• Teks Kutipan:
···
Adapun teknis pelaksanaannya, dijelaskan dalam
Pasal 6 yang berbunyi:
1)
Untuk memenuhi ketentuan dalam pasal 5, setiap
perkawinan harus dilangsungkan di hadapan dan di bawah pengawasan Pegawai
Pencatatan Nikah.
2)
Perkawinan yang dilakukan diluar pengawasan
Pegawai Pencatatan Nikah tidak mempunyai kekuatan hukum.[7]
Memerhatikan ketetuan-ketentuan hukum
yang mengatur tentang pencatatan perkawinan, dapat dipahami bahwa pencatatan
tersebut adalah syarat administratif. Artinya perkawinan tetap sah, karena
standar sah dan tidaknya perkawinan ditentukan oleh norma-norma agama dari
pihak-pihak yang melangsungkan perkawinan. Pencatatan perkawinan diatur karena
tanpa pencatatan, suatu perkawinan tidak mempunyai kekuatan hukum. Akibat yang
timbul adalah, apabia salah satu pihak melalaikan kewajibannya, maka pihak lain
tidak dapat melakukan upaya hukum, karena tidak memiliki bukti-bukti yang sah
dan autentik dari perkawinan yang dilangsungkannya. Tentu saja, keadaan
demikian bertentangan dengan misi dan tujuan perkawinan itu sendiri.[8]
Secara lebih rinci, Perturan
Pemerintah Nomor 9 Tahun 1975 Bab II Pasal 2 menjelaskan tentang pencatatan
perkawinan:
1.
Pencatat perkawinan dari mereka yang
melangsungkan perkawinannya menurut agama Islam, dilakukan oleh Pegawai
Pencatat, sebagaimana dimaksudkan dalam UU No. 32 Tahun 1954 tentang Pencatatan
Nikah, Talak, dan Rujuk.
2.
Pencatatan Perkawinan dari mereka yang
melangsungkan perkawinannya menurut agamanya dan kepercayaannya itu selain
agama Islam, dilakukan oleh Pegawai Pencatat Perkawinan pada Kantor Catatan
Sipil sebagaimana dimaksud dalam berbagai perundang-undangan mengenai
pencatatan perkawinan.
3.
···
• Bahan yang Disediakan:
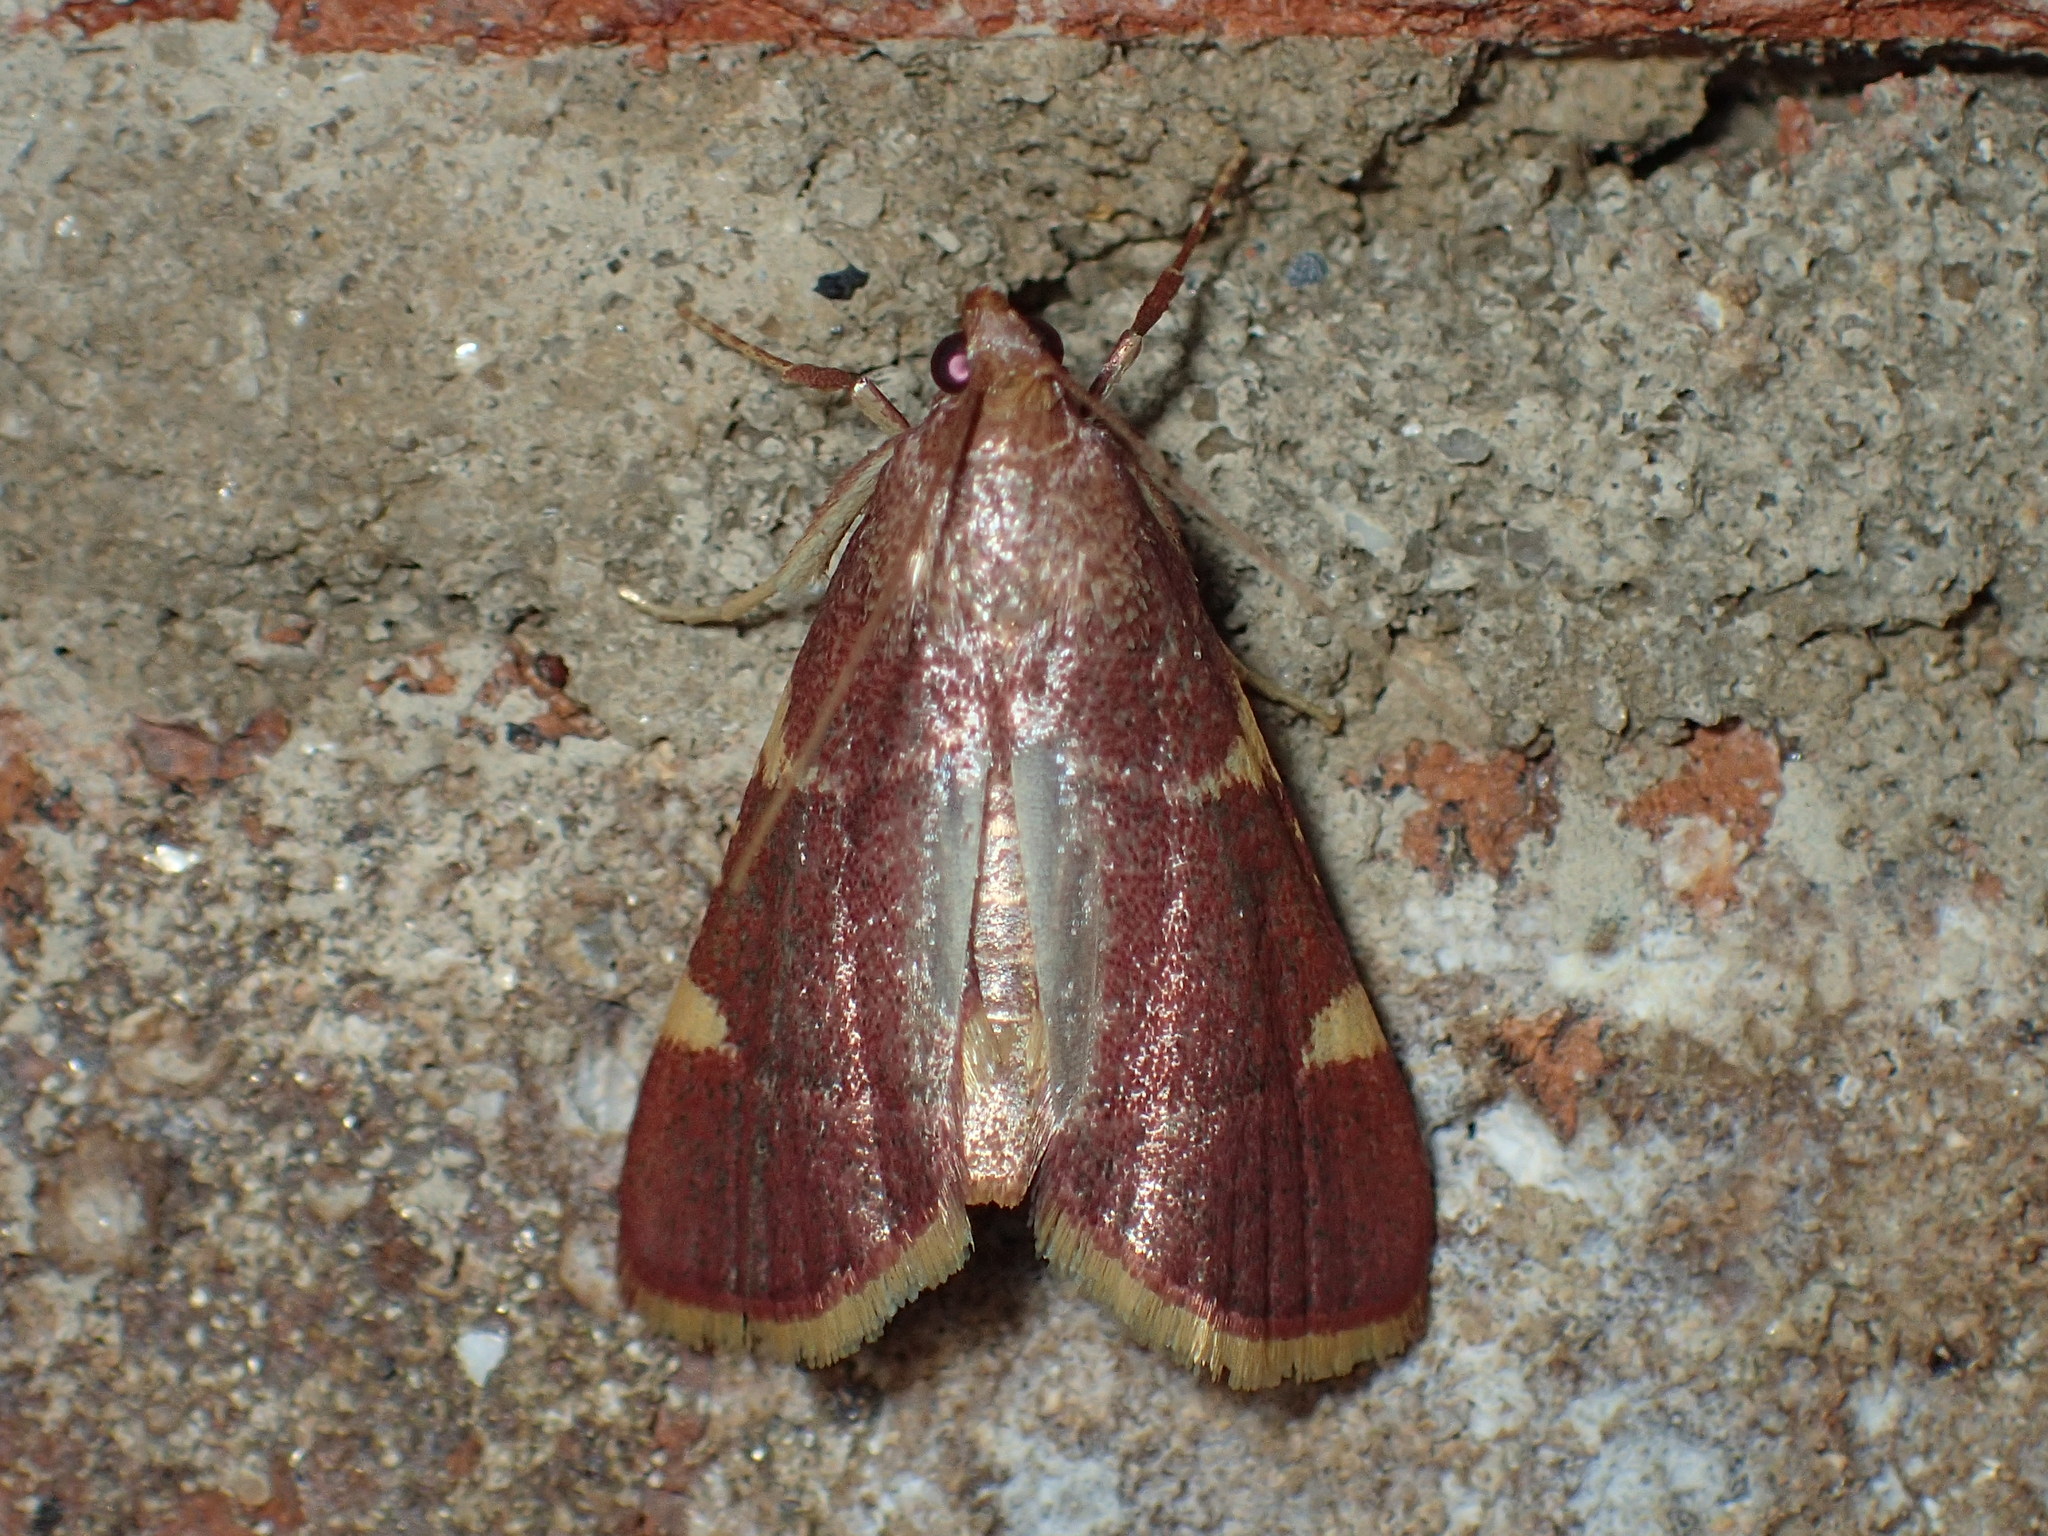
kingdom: Animalia
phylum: Arthropoda
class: Insecta
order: Lepidoptera
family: Pyralidae
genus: Hypsopygia
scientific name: Hypsopygia olinalis
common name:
···
• Tugas yang Dikerjakan:
a. Terjemahkan kalimat berikut dari teks tentang pencatatan perkawinan ke dalam bahasa Inggris: "Artinya perkawinan tetap sah, karena standar sah dan tidaknya perkawinan ditentukan oleh norma-norma agama dari pihak-pihak yang melangsungkan perkawinan."
b. Tentukan apakah setiap pernyataan berikut sesuai dengan teks tentang pencatatan perkawinan. Jawab ya atau tidak, lalu kutip kata-kata penentunya dari teks. (i) Pencatatan perkawinan dipahami sebagai syarat administratif. (ii) Pencatatan perkawinan bagi mereka yang menikah menurut agama Islam dilakukan di Kantor Catatan Sipil. (iii) Perkawinan yang dilakukan di luar pengawasan Pegawai Pencatatan Nikah tetap mempunyai kekuatan hukum.
Butir-butir yang disertakan tidak diperlukan sama sekali.

• Hasil Tiap Tugas:
a. This means the marriage remains valid, because the standard of whether a marriage is valid or not is determined by the religious norms of the parties entering into the marriage.

b.
(i) Ya: "dapat dipahami bahwa pencatatan tersebut adalah syarat administratif".
(ii) Tidak: "dilakukan oleh Pegawai Pencatat, sebagaimana dimaksudkan dalam UU No. 32 Tahun 1954 tentang Pencatatan Nikah, Talak, dan Rujuk".
(iii) Tidak: "Perkawinan yang dilakukan diluar pengawasan Pegawai Pencatatan Nikah tidak mempunyai kekuatan hukum".